Dataset entries
+ + + + +

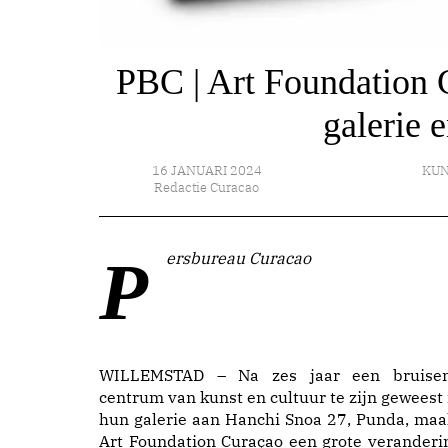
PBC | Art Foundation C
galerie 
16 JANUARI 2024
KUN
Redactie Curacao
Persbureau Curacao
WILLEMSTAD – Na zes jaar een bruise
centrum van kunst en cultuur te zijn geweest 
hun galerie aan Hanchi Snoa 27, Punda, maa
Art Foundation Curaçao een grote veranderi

+ + + + +

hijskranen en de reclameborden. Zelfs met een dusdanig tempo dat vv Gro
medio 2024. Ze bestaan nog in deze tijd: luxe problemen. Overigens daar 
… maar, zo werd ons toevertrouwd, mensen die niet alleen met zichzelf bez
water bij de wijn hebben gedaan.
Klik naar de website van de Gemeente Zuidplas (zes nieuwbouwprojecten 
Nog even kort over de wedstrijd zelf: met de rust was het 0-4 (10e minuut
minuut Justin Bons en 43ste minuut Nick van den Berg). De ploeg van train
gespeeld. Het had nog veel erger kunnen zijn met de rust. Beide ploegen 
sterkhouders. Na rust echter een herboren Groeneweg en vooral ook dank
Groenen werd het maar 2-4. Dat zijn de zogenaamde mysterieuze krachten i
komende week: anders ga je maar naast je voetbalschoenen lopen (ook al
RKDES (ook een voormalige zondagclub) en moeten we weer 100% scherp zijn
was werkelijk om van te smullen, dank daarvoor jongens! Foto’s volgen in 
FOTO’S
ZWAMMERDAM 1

+ + + + +

■ **Task to complete**
Using the data above, print exactly the lines from the line that contains "centrum van kunst en cultuur te zijn geweest" through the line that contains "Art Foundation Curaçao een grote veranderi", with both included.

■ **Response to the exercise**
centrum van kunst en cultuur te zijn geweest 
hun galerie aan Hanchi Snoa 27, Punda, maa
Art Foundation Curaçao een grote veranderi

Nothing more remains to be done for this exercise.